(Tasks for this exercise)
A. List every commenter name that appears in the comment thread on Mallick's column.
B. In the comment thread on Mallick's column, reproduce the passage from "Even his sisters" up to and including "Niles said...".
C. State whether each statement agrees with the comment thread on Mallick's column. Answer yes or no, and quote the deciding words. (i) Niles regards the piece as one of Mallick's best. (ii) Dr.Dawg holds that Mallick is on the same side as the other commenters. (iii) deBeauxOs claims that Mallick's favorite subject is Mayor Ford.

(Excerpt provided)
:::

Can you imagine the looks we get?

Even his sisters try to "fatten him up". It does not work.

I one read that doctors treat fat people differently, they spend less time with them, give them less info. The subtext is: fat people are not very intelligent.

Niles said...

Dr D, I'd have to say this wasn't one of Mallick's best or even mediocre. She starts out on Mayor Ford, chiding people for using his weight as a factor in why he's such a repellent entity: to which I agree entirely - he'd be repellent if he was lean as Cassius - but I would advise him to buy better fitting clothes so he doesn't look like he's strangling himself all the time...

...But then, she does a huge FAIL by babbling jokingly about describing fat people in PC terms, then tries to bring her life experience into how hurtful weight shame can be...by using a few adhoc examples of how she knows fat people's nasty thoughts about her own easily not-fat size, not even by conversing, but by scientific means of her vast psychic powers. The funny part is, Ford-fan commentors are going after her for mentioning Ford is fat. They're so cute when they're trying to think like what they think politically correct is.

I just figure women are damned if they do and damned if they don't for body shape. Even the women who fit the present 'het male fantasy' perfection of 36-24-36 get shit on for details within that frame for everything from physical features, to age, to aroma, to clothes, to resorting to artificial enhancement, to what they have to eat to achieve it(the ever fun joke about women eat salads, men eat steaks - as if that has no bearing on things), to how a woman speaks *and* on what topics - especially around men who decide she may favour them with her presence.

There's no winning and there's more losing when women take up the task of pointing out the 'flaws' of a 'failed specimen'. My mother, who I intellectually knew was a product of her own upbringing, did her level best to concern troll me into awareness of everything I had wrong with me, well into my adulthood. The only thing that ever stopped her was not being around her.

Oh well, that's hopefully what feminism is for, to kick holes in the body shape fetishism a culture drowns its citizenry in, women and men, and force critical investigation into reasons for unhealthy bodies beyond blamestorming the individual for not being perfect, whatever perfect is today.

Dr.Dawg said...

I agree with most of this. But Mallick wasn't only talking about mean fat people: the most poignant part was the anecdote about the obese woman who may have though Mallick was laughing at her.

Mallick is on exactly the same side as the rest of us here. I have no idea why she's being made the enemy, but I wish it would stop.

deBeauxOs said...

1) Mallick presumes that the woman who made the video is also obese: "Oh look, a fat man eating the same lardy KFC gunk she’s eating in her car with her two-year-old. Ha ha ha. I know women like that. I have heard that laughter. I have seen that vicious look."

2) The column is a pretext for Mallick to blather about her favourite subject: Mallick.

:::

(Data records)
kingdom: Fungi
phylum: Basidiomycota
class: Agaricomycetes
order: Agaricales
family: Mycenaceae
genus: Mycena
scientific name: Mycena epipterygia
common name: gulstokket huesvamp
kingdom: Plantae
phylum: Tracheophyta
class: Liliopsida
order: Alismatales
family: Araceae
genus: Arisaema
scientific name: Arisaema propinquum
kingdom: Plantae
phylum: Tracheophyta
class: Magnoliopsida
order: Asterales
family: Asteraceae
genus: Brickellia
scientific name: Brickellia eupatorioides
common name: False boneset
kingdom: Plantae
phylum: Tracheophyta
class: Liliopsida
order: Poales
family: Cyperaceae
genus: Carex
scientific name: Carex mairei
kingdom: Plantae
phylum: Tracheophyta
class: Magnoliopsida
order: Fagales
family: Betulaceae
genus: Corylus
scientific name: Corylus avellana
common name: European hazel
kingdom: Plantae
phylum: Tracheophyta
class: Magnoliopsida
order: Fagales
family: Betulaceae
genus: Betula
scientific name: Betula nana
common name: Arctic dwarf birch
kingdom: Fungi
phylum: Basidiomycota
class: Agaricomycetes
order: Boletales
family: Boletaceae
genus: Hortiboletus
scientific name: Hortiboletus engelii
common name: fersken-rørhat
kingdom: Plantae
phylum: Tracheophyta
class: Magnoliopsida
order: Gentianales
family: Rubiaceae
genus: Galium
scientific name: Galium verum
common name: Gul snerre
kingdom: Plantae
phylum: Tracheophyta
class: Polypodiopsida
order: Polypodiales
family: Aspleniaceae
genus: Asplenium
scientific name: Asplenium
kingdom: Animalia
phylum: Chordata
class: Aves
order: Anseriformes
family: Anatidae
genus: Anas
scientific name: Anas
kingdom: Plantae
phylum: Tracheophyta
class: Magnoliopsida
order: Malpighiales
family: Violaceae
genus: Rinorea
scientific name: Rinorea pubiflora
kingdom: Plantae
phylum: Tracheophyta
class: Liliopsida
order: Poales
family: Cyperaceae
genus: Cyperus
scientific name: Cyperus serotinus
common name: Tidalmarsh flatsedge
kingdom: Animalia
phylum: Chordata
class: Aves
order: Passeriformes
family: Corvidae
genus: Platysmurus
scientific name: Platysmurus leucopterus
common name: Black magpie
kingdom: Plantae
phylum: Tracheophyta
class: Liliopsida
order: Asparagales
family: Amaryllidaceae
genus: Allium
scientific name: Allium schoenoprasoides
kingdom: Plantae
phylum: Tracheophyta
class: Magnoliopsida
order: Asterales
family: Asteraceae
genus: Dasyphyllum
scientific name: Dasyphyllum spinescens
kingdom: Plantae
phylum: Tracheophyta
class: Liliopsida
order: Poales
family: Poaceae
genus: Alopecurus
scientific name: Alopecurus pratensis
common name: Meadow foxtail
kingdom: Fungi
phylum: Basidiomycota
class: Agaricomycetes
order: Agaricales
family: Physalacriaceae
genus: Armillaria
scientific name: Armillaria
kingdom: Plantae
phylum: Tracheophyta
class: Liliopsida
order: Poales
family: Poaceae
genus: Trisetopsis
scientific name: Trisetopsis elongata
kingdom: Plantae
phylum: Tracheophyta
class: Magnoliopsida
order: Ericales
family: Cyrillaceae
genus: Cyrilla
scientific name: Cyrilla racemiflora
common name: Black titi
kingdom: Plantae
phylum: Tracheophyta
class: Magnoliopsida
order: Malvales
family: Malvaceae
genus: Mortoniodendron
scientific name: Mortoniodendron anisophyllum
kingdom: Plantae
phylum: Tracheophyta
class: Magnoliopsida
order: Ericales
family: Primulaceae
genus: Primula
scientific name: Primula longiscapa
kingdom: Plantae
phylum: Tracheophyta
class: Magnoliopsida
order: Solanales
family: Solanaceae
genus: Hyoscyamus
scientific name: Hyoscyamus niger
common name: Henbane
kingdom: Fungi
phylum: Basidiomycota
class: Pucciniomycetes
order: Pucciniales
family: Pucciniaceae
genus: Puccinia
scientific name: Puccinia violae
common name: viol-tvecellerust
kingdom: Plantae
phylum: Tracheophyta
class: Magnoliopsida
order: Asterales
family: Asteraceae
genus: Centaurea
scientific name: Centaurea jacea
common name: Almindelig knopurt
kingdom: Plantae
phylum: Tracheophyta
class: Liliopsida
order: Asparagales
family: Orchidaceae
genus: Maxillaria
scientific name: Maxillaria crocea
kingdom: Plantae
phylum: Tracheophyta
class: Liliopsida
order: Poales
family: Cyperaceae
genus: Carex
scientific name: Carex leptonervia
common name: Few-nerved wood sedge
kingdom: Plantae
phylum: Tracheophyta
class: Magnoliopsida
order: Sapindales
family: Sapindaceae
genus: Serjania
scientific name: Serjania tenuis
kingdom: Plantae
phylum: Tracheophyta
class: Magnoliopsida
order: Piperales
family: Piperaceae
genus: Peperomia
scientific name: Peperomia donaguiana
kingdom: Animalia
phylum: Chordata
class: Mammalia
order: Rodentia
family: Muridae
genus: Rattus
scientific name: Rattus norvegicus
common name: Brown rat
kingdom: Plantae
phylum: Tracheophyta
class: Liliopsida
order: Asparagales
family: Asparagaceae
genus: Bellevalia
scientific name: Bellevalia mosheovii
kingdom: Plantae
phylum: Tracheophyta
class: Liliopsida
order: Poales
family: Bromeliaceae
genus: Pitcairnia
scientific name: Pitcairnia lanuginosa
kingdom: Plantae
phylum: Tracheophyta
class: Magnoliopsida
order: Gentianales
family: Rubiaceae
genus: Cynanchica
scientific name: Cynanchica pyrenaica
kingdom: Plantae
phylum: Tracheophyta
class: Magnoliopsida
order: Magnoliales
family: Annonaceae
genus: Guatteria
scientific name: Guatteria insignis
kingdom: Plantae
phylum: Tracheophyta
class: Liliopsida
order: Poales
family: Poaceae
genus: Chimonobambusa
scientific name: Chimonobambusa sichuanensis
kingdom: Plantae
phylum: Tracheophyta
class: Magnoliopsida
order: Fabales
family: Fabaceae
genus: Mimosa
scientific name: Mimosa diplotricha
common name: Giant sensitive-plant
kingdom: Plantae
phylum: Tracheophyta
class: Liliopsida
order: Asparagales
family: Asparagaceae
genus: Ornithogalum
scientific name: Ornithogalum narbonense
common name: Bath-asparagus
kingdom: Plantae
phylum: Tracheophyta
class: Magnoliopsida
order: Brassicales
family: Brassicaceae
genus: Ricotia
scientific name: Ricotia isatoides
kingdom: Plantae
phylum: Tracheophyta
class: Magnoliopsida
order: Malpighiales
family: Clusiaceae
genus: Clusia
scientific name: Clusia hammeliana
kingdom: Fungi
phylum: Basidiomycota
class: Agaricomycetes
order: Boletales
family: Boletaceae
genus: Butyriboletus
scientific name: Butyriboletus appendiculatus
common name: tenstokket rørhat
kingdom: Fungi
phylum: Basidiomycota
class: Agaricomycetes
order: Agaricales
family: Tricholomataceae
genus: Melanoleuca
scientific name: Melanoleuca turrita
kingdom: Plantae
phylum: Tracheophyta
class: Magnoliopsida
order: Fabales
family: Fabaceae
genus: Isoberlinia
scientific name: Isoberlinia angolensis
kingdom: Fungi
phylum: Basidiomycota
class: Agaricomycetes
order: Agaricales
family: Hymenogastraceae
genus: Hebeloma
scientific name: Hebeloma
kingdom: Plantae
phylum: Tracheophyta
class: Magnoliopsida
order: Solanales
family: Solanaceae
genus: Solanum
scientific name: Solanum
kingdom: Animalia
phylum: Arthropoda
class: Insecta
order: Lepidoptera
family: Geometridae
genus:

:::

(Answers below)
A. Niles, Dr.Dawg, deBeauxOs

B.
Even his sisters try to "fatten him up". It does not work.

I one read that doctors treat fat people differently, they spend less time with them, give them less info. The subtext is: fat people are not very intelligent.

Niles said...

C.
(i) No: "this wasn't one of Mallick's best or even mediocre"
(ii) Yes: "Mallick is on exactly the same side as the rest of us here."
(iii) No: "The column is a pretext for Mallick to blather about her favourite subject: Mallick."